Его бездонные глаза всматриваются в мои.

— Кэм, ты была рождена для этого. Seabhagair, — говорит он, — Соколиная Охотница.

Я трясу головой и вытираю щеки, влажные от тумана. Слово должно было оставаться просто словом. Я могу принять, что меня сделали убийцей фейри, но принять, что я была рождена для этого? Что это дар, которым я всегда обладала и о котором не догадывалась? Верить, что в прошлогоднюю ночь я была слаба, легче, чем знать, что я могла обладать силой и не знала об этом. Что я позволила ей умереть.

Киаран вздыхает. С раздражением или жалостью, а возможно, и тем и другим.

— Ты чувствуешь силу фейри. Ты дерешься почти с той же скоростью, что и я. Ты сильнее, чем другие люди, и исцеляешься намного быстрее. — Он прикасается к носу. — Ты сделала это. Если еще потренируешься, сможешь повторить. И когда ты убиваешь, — безжалостно продолжает он, — их сила проходит сквозь тебя.

— Откуда ты знаешь? — шепчу я.

— Ты не единственная Охотница, которую я встречал.

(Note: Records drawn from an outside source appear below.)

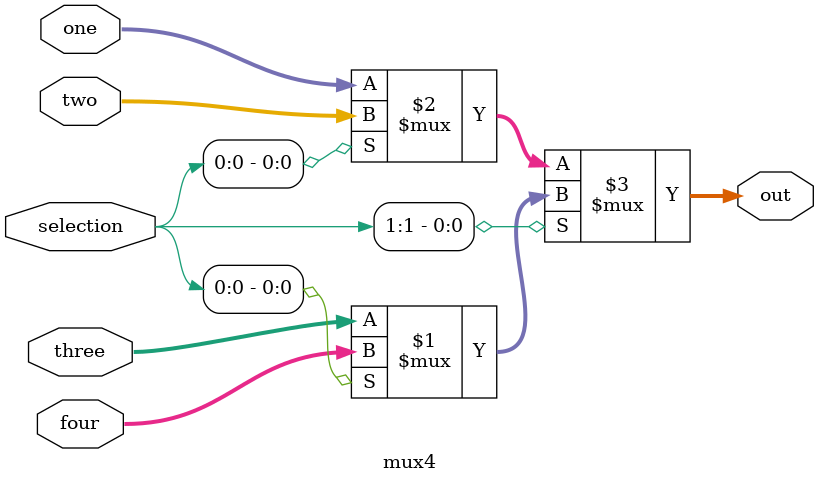
<source format=v>
`timescale 1ns / 1ps

module mux4 #(parameter WIDTH = 8) (
        input  wire [1:0]       selection,
        input  wire [WIDTH-1:0] one,
        input  wire [WIDTH-1:0] two,
        input  wire [WIDTH-1:0] three,
        input  wire [WIDTH-1:0] four,
        output wire [WIDTH-1:0] out
    );
    
    assign out = selection[1] ? (selection[0] ? four : three) : (selection[0] ? two : one);
    
endmodule

</source>
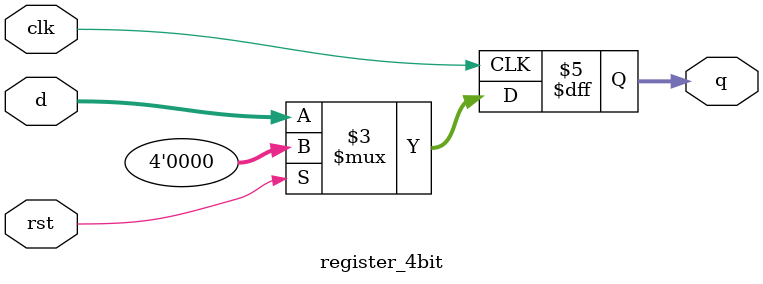
<source format=v>
module register_4bit (
    input wire clk,
    input wire rst,
    input wire [3:0] d,
    output reg [3:0] q
);
    always @(posedge clk) begin
        if (rst)
            q <= 4'b0000;
        else
            q <= d;
    end
endmodule

</source>
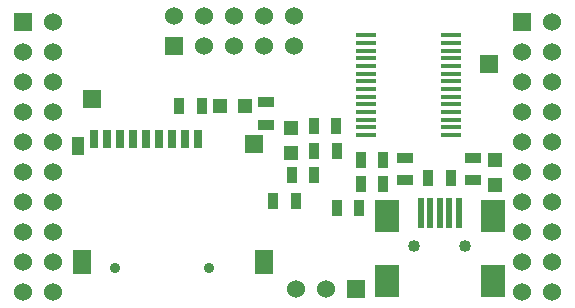
<source format=gts>
G04 (created by PCBNEW (2013-07-07 BZR 4022)-stable) date 29/12/2013 19:41:28*
%MOIN*%
G04 Gerber Fmt 3.4, Leading zero omitted, Abs format*
%FSLAX34Y34*%
G01*
G70*
G90*
G04 APERTURE LIST*
%ADD10C,0.00590551*%
%ADD11R,0.03X0.06*%
%ADD12R,0.04X0.06*%
%ADD13R,0.06X0.08*%
%ADD14R,0.06X0.06*%
%ADD15C,0.035*%
%ADD16R,0.035X0.055*%
%ADD17R,0.055X0.035*%
%ADD18R,0.0472X0.0472*%
%ADD19R,0.065X0.016*%
%ADD20C,0.06*%
%ADD21R,0.02X0.1*%
%ADD22R,0.0787402X0.11*%
%ADD23C,0.04*%
G04 APERTURE END LIST*
G54D10*
G54D11*
X75832Y-64900D03*
X75399Y-64900D03*
X74966Y-64900D03*
X74533Y-64900D03*
X74100Y-64900D03*
X73666Y-64900D03*
X73233Y-64900D03*
X72800Y-64900D03*
X72367Y-64900D03*
G54D12*
X71837Y-65136D03*
G54D13*
X71974Y-68983D03*
X78037Y-68983D03*
G54D14*
X77714Y-65054D03*
G54D15*
X73076Y-69191D03*
X76225Y-69191D03*
G54D16*
X81275Y-66400D03*
X82025Y-66400D03*
G54D17*
X82750Y-66275D03*
X82750Y-65525D03*
G54D16*
X83525Y-66200D03*
X84275Y-66200D03*
X80475Y-65300D03*
X79725Y-65300D03*
X79700Y-64475D03*
X80450Y-64475D03*
X81275Y-65600D03*
X82025Y-65600D03*
G54D18*
X85750Y-65587D03*
X85750Y-66413D03*
X78950Y-65363D03*
X78950Y-64537D03*
G54D16*
X81225Y-67200D03*
X80475Y-67200D03*
G54D17*
X85000Y-66275D03*
X85000Y-65525D03*
G54D16*
X78975Y-66100D03*
X79725Y-66100D03*
G54D19*
X81433Y-62972D03*
X81433Y-63228D03*
X81433Y-63484D03*
X81433Y-63740D03*
X84267Y-62204D03*
X81433Y-62204D03*
X81433Y-62460D03*
X81433Y-62716D03*
X84267Y-63996D03*
X84267Y-63740D03*
X84267Y-63484D03*
X84267Y-63228D03*
X84267Y-62972D03*
X84267Y-62716D03*
X81433Y-63996D03*
X84267Y-62460D03*
X84267Y-61948D03*
X84267Y-61693D03*
X84267Y-61437D03*
X81433Y-61437D03*
X81433Y-61693D03*
X81433Y-61948D03*
X81433Y-64252D03*
X81433Y-64507D03*
X81433Y-64763D03*
X84267Y-64763D03*
X84267Y-64507D03*
X84267Y-64252D03*
G54D18*
X76587Y-63800D03*
X77413Y-63800D03*
G54D16*
X75225Y-63800D03*
X75975Y-63800D03*
G54D14*
X81100Y-69900D03*
G54D20*
X80100Y-69900D03*
X79100Y-69900D03*
G54D14*
X70000Y-60984D03*
G54D20*
X71000Y-60984D03*
X70000Y-61984D03*
X71000Y-61984D03*
X70000Y-62984D03*
X71000Y-62984D03*
X70000Y-63984D03*
X71000Y-63984D03*
X70000Y-64984D03*
X71000Y-64984D03*
X70000Y-65984D03*
X71000Y-65984D03*
X70000Y-66984D03*
X71000Y-66984D03*
X70000Y-67984D03*
X71000Y-67984D03*
X70000Y-68984D03*
X71000Y-68984D03*
X70000Y-69984D03*
X71000Y-69984D03*
G54D14*
X86650Y-60984D03*
G54D20*
X87650Y-60984D03*
X86650Y-61984D03*
X87650Y-61984D03*
X86650Y-62984D03*
X87650Y-62984D03*
X86650Y-63984D03*
X87650Y-63984D03*
X86650Y-64984D03*
X87650Y-64984D03*
X86650Y-65984D03*
X87650Y-65984D03*
X86650Y-66984D03*
X87650Y-66984D03*
X86650Y-67984D03*
X87650Y-67984D03*
X86650Y-68984D03*
X87650Y-68984D03*
X86650Y-69984D03*
X87650Y-69984D03*
G54D21*
X83270Y-67350D03*
X83585Y-67350D03*
X83900Y-67350D03*
X84214Y-67350D03*
X84529Y-67350D03*
G54D22*
X82128Y-69631D03*
X85671Y-69631D03*
X82128Y-67465D03*
X85671Y-67465D03*
G54D23*
X83050Y-68450D03*
X84750Y-68450D03*
G54D14*
X85550Y-62400D03*
X75050Y-61800D03*
G54D20*
X75050Y-60800D03*
X76050Y-61800D03*
X76050Y-60800D03*
X77050Y-61800D03*
X77050Y-60800D03*
X78050Y-61800D03*
X78050Y-60800D03*
X79050Y-61800D03*
X79050Y-60800D03*
G54D14*
X72300Y-63550D03*
G54D16*
X79100Y-66975D03*
X78350Y-66975D03*
G54D17*
X78125Y-64425D03*
X78125Y-63675D03*
M02*

</source>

Его взгляд становится мягче, и впервые за время, что мы знакомы, я вижу в нем грусть. Кого Киаран потерял, кто мог вызывать в нем настолько сильное чувство? Киаран опускает глаза, и грусть исчезает.

— Но ты последняя.

— Последняя?

— Только определенное число людей рождается со способностью убивать sìthichean. Всегда женщины, всегда передается от матери к дочери, — говорит он. — Ты последняя в роду.

— Тебе не кажется, что если бы моя мать была Охотницей, она бы об этом знала? — Я пытаюсь оттолкнуть его обеими руками, но он даже не двигается. — Тебе не кажется, что я бы знала?

— Нет, — говорит он. — Сила в твоем роду стала латентной. Женщины поколениями не знали о ней. Это заблуждение спасло твою семью от уничтожения, но из-за этого твои способности сложно разбудить. Вот почему ты не видишь меня естественным способом.

— Ясно, — говорю я едва слышно, потому что не знаю, что еще сказать.

— Правда? — Он пригвождает меня к месту тяжелым взглядом, тем самым, который, клянусь, способен видеть меня насквозь. — Кэм, Охотниц столетиями выслеживали и убивали, даже с пробудившимися силами. Когда ты начала охотится в одиночку, твоя манера убивать стала очевидна для всех sìthichean, которые знают, на что обращать внимание.